▶ [RECORDS FOR THE TASK]

* * * * *

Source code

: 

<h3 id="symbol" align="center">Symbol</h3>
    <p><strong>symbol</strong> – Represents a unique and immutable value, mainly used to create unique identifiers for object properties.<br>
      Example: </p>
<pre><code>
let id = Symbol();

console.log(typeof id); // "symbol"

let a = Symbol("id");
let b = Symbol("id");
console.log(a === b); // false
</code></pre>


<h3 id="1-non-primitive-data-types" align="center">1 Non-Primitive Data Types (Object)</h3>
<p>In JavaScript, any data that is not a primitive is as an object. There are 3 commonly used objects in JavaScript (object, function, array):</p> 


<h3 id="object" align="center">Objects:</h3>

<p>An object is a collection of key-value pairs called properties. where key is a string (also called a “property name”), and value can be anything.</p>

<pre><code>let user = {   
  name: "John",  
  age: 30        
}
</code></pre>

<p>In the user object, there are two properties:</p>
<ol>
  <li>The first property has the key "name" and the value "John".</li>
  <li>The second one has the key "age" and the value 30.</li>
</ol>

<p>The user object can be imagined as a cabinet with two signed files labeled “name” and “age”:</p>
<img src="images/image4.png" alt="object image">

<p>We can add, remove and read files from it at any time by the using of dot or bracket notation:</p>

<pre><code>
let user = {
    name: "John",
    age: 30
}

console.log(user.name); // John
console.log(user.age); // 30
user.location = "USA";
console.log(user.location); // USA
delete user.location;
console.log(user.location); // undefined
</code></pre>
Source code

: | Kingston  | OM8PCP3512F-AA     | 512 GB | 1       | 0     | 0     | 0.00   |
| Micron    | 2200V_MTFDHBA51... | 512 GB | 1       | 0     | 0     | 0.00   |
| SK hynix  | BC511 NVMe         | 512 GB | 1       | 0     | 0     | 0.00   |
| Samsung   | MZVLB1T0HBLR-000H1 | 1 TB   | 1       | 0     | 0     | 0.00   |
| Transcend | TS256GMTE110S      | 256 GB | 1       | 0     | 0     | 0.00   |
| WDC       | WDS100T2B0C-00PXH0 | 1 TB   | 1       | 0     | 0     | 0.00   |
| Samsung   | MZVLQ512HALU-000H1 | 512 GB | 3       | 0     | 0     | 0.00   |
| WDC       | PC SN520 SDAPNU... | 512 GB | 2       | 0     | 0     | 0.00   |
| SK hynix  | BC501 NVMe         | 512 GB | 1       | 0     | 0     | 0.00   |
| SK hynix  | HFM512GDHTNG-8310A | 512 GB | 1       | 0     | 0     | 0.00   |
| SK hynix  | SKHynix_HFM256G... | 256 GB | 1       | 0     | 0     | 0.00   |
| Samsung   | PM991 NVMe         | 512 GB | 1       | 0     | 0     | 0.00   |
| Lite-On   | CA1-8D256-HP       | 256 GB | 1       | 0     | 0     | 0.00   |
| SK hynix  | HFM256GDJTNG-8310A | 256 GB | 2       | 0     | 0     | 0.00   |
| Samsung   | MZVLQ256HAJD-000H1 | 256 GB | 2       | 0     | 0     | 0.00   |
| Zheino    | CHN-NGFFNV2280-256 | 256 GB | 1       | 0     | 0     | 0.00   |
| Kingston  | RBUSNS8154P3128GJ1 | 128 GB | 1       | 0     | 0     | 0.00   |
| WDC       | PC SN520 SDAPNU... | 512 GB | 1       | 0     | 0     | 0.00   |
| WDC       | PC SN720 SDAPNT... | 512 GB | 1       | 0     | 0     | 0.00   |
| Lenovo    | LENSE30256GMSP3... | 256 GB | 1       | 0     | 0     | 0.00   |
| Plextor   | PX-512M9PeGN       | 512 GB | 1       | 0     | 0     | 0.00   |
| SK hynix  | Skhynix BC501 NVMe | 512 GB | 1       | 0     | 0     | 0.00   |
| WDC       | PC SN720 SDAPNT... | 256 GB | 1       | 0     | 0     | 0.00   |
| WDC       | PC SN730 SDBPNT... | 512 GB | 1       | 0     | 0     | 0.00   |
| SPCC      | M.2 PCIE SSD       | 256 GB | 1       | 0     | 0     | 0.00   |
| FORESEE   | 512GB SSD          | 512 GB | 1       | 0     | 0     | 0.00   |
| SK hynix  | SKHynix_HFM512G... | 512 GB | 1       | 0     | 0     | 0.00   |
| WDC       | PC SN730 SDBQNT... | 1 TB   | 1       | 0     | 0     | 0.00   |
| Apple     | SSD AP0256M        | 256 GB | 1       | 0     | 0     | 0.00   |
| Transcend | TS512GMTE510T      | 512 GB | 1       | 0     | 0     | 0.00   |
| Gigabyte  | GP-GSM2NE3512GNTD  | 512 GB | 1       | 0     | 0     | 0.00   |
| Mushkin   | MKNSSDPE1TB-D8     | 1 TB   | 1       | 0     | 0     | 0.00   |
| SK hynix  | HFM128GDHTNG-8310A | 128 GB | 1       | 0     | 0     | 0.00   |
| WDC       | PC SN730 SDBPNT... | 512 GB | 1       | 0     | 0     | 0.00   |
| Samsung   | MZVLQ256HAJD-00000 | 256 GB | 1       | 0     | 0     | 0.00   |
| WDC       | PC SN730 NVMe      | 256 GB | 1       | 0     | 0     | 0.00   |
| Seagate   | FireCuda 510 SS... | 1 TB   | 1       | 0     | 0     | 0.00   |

* * * * *

▶ [YOUR GOAL]
Return each line from the entries above that includes "properties".

▶ [FINISHED TASK]
    <p><strong>symbol</strong> – Represents a unique and immutable value, mainly used to create unique identifiers for object properties.<br>
<p>An object is a collection of key-value pairs called properties. where key is a string (also called a “property name”), and value can be anything.</p>
<p>In the user object, there are two properties:</p>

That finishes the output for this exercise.